78% do total de servidores da Secretaria de Estado da Educação e do Esporte são mulheres. Em relação aos professores, 76% são do sexo feminino

O número vai ao encontro do cenário nacional (Foto: AENPr)

Números do setor de Recursos Humanos da Secretaria de Estado da Educação e do Esporte indicam que 78% do total de servidores são mulheres. Em relação aos professores, 76% são do sexo feminino.

Assim, o número vai ao encontro do cenário nacional, onde as mulheres representam 79,6% dos docentes da Educação Básica, tanto do ensino público quanto do privado, de acordo com a edição mais recente das Sinopses Estatísticas da Educação Básica, levantamento feito pelo Instituto Nacional de Estudos e Pesquisas Educacionais Anísio Teixeira (Inep).

O secretário estadual da Educação e do Esporte, Renato Feder, destaca a importância de valorizar as servidoras do Paraná, essenciais para que o ensino público do Estado alcance a excelência.

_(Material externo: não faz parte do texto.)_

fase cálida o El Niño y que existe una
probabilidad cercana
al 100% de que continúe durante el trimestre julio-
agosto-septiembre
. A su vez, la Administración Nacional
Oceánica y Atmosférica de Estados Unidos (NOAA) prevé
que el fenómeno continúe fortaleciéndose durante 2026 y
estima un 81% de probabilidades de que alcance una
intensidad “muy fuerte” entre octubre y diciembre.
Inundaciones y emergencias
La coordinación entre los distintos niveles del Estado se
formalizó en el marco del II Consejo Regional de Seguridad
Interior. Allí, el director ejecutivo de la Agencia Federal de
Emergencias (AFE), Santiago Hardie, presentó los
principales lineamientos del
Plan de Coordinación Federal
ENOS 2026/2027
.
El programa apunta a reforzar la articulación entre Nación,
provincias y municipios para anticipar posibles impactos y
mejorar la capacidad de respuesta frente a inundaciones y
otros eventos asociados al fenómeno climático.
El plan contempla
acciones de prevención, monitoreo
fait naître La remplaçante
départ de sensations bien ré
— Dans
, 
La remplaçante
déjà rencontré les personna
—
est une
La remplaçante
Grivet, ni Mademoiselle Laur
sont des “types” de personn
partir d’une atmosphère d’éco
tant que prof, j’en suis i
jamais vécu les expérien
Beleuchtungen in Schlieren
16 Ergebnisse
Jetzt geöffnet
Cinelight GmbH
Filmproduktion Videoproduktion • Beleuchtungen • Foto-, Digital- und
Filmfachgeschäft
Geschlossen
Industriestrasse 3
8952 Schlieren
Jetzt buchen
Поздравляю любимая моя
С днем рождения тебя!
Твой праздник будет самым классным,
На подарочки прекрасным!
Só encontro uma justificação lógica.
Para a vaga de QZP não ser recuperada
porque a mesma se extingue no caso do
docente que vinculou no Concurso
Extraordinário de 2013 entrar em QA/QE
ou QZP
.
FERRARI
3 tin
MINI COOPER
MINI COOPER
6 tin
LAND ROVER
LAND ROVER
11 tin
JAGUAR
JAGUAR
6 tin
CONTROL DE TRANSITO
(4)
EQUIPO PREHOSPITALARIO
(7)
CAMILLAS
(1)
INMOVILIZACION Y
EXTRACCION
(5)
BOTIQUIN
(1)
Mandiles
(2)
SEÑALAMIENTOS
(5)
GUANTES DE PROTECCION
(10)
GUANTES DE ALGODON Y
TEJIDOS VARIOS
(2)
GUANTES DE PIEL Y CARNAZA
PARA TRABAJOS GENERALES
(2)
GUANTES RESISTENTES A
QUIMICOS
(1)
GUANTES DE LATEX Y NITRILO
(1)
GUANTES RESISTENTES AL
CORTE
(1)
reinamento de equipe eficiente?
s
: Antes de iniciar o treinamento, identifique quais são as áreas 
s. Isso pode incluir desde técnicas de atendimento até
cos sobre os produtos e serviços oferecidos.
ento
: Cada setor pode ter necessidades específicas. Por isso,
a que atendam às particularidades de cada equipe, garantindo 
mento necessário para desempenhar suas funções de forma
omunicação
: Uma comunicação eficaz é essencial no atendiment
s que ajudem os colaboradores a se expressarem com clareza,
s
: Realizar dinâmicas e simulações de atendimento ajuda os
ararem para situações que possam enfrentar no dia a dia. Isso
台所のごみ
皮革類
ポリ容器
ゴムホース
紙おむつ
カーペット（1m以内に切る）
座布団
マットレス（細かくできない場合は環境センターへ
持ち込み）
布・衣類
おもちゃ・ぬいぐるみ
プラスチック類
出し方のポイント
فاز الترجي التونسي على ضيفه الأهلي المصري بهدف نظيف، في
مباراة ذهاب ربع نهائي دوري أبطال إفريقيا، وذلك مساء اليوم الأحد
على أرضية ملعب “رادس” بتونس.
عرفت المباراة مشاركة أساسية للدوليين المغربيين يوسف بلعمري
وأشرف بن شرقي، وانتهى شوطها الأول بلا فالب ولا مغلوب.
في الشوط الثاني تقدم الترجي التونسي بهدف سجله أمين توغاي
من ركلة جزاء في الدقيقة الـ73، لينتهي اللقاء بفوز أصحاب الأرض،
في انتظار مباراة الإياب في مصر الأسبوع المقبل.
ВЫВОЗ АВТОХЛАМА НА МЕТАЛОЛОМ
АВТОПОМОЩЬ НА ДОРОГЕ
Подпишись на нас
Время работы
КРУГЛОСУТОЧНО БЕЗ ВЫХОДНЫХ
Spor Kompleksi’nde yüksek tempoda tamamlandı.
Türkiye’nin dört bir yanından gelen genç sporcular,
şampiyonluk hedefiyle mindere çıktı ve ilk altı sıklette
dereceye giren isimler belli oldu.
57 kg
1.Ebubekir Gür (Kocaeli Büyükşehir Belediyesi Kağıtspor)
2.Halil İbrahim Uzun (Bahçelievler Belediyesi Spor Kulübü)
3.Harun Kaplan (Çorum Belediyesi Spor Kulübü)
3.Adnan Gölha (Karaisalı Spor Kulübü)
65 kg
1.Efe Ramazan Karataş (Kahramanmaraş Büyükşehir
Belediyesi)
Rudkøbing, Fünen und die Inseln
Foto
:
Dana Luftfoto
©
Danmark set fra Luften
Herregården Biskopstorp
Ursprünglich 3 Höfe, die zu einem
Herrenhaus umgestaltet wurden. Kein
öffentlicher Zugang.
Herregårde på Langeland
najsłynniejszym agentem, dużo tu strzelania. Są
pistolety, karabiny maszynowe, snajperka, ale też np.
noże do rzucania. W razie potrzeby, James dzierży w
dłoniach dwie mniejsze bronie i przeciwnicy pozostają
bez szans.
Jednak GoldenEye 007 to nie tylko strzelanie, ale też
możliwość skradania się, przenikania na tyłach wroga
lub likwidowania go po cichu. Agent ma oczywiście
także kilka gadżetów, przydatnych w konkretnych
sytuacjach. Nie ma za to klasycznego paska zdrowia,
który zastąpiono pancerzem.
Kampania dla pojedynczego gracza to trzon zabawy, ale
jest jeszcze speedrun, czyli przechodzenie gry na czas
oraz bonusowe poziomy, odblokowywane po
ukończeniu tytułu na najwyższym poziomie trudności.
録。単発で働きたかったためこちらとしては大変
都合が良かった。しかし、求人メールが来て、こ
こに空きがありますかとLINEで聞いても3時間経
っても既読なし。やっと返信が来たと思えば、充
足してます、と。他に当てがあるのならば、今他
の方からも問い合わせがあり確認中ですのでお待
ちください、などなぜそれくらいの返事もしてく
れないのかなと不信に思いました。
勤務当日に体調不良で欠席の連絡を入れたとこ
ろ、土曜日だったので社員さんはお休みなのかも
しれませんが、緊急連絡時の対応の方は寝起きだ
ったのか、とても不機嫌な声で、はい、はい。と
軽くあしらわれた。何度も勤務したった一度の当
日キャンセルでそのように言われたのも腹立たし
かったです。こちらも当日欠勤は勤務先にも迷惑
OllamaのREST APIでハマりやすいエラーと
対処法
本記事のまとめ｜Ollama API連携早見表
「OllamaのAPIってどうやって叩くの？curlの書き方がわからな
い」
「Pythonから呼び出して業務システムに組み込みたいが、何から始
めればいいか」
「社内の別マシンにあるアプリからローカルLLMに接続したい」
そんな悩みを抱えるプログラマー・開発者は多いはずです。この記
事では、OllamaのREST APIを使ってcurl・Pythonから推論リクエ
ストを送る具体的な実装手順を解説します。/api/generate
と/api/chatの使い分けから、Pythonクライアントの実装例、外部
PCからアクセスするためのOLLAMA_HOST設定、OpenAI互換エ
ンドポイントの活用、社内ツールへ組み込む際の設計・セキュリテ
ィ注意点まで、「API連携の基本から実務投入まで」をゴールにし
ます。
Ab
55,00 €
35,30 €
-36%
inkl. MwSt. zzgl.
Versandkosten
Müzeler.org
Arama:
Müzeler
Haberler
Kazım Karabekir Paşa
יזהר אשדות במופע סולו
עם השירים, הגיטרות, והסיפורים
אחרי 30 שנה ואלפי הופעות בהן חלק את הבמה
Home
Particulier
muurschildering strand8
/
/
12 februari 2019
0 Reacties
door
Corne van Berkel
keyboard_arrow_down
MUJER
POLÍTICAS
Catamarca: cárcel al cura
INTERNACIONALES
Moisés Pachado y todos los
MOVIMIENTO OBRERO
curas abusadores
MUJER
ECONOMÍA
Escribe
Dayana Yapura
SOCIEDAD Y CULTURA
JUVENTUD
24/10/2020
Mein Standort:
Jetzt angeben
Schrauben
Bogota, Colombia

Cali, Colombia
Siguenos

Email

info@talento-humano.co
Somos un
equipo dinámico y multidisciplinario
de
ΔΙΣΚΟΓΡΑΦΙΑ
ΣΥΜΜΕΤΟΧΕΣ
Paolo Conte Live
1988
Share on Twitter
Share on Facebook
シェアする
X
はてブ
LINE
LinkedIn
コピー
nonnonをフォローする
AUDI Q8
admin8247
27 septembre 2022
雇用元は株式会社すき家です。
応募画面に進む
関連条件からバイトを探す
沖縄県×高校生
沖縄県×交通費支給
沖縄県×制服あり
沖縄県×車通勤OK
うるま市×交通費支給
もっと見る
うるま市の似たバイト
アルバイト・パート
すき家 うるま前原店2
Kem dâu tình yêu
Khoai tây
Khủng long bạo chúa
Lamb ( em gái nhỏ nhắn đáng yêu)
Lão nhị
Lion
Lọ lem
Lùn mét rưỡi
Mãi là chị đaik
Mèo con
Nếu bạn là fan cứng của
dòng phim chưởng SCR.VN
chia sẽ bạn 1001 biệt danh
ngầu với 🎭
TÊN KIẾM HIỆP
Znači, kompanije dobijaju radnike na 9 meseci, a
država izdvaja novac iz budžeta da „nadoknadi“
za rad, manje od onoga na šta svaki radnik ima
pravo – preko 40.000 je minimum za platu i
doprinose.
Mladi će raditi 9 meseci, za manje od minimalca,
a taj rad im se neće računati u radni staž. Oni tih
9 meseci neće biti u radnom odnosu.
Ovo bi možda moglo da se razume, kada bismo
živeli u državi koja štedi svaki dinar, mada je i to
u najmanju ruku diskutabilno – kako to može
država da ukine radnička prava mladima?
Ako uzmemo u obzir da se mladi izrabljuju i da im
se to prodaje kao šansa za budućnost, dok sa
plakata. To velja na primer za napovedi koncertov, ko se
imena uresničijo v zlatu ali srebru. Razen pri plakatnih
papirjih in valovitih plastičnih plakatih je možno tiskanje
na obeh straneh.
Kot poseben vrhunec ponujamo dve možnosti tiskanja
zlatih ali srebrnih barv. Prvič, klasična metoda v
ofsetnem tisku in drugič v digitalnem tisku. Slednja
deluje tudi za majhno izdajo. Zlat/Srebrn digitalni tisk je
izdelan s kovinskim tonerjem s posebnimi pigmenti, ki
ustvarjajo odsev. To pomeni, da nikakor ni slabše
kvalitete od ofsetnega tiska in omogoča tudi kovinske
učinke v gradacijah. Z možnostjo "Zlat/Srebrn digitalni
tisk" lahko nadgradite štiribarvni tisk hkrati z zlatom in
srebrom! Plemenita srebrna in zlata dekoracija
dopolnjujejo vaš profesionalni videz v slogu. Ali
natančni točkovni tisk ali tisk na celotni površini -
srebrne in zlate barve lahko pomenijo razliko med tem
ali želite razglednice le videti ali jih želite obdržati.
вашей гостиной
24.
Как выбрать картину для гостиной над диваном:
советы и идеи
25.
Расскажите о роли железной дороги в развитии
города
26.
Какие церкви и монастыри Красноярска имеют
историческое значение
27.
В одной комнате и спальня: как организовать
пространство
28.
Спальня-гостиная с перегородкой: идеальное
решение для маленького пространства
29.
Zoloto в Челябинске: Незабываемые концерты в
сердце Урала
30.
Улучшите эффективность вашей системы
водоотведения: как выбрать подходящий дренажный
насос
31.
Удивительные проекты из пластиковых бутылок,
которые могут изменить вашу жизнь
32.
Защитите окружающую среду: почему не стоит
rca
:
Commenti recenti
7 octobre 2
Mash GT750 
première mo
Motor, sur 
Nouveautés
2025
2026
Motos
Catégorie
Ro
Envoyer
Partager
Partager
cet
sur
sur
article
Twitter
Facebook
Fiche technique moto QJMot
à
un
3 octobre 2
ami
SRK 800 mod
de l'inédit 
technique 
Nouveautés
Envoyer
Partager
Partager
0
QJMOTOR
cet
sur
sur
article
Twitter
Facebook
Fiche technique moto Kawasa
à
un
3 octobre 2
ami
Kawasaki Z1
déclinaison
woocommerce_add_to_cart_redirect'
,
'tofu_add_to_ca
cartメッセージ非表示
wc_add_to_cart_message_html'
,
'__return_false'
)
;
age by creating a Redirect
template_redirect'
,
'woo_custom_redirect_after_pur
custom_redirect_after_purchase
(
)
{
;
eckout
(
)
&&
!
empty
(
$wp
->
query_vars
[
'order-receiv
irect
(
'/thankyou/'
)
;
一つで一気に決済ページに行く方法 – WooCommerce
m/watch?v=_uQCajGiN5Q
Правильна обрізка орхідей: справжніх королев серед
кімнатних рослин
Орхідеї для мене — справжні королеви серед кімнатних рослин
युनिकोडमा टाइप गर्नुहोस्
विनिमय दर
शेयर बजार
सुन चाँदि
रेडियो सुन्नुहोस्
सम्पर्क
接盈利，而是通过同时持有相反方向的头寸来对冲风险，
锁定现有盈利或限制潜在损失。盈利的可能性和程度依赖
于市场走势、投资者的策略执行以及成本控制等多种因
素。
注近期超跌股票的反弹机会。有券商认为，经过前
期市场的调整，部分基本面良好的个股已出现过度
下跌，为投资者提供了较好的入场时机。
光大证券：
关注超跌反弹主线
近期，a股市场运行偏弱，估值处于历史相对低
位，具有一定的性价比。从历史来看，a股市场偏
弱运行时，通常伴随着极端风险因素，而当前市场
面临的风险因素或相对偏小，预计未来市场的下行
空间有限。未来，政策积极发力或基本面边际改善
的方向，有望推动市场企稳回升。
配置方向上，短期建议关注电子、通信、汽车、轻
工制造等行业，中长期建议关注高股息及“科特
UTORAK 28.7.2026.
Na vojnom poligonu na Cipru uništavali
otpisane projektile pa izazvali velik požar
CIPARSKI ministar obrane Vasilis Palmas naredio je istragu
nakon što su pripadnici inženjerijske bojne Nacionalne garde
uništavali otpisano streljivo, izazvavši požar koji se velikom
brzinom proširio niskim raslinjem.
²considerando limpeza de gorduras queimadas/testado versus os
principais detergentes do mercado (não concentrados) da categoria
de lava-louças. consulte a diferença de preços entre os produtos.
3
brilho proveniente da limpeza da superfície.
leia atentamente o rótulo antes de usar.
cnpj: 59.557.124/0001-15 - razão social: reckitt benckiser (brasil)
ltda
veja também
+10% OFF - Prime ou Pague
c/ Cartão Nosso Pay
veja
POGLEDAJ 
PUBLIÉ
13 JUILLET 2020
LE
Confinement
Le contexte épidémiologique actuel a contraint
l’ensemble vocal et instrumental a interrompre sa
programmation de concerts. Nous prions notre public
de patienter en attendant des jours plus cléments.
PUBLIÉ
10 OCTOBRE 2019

As mulheres formam a maior parte da rede estadual de Educação. Elas foram fundamentais em tudo o que foi construído até aqui e são fundamentais na construção da Educação que queremos para o Paraná. O trabalho, o comprometimento, o cuidado que dedicam às escolas, aos estudantes e colegas de profissão é muito valioso.

Uma das servidoras mais antigas em atividade da Secretaria é Dianete Dalla Costa, que está no órgão desde setembro de 1970. Formada no Magistério e em Pedagogia, com especialização em Educação Especial, ela já é aposentada por um padrão, mas não tem planos de parar de trabalhar tão cedo. Atualmente, Dianete atua na Coordenação de Manutenção da Folha de Pagamentos, e é responsável por acompanhar sete Núcleos Regionais de Educação (NREs).

Acho que ainda tenho muito a oferecer na profissão. Tenho saúde, gosto de fazer exercício físico. Até já pensei em parar de trabalhar, mas eu não nasci para ficar em casa, eu não sou uma pessoa acomodada.

A pedagoga conta que os tempos mudaram muito desde que ingressou na Educação. Ela relata que morava em Francisco Beltrão e fazia faculdade em Palmas, na região Sudoeste, e percebia a estranheza que causava uma mulher sozinha, no ônibus, indo de uma cidade a outra para estudar.

“Quando comecei na profissão, era muito difícil a mulher trabalhar fora. As pessoas tinham dificuldade para aceitar a independência da mulher, e nós crescemos muito. Percebo uma evolução muito grande de lá para cá”.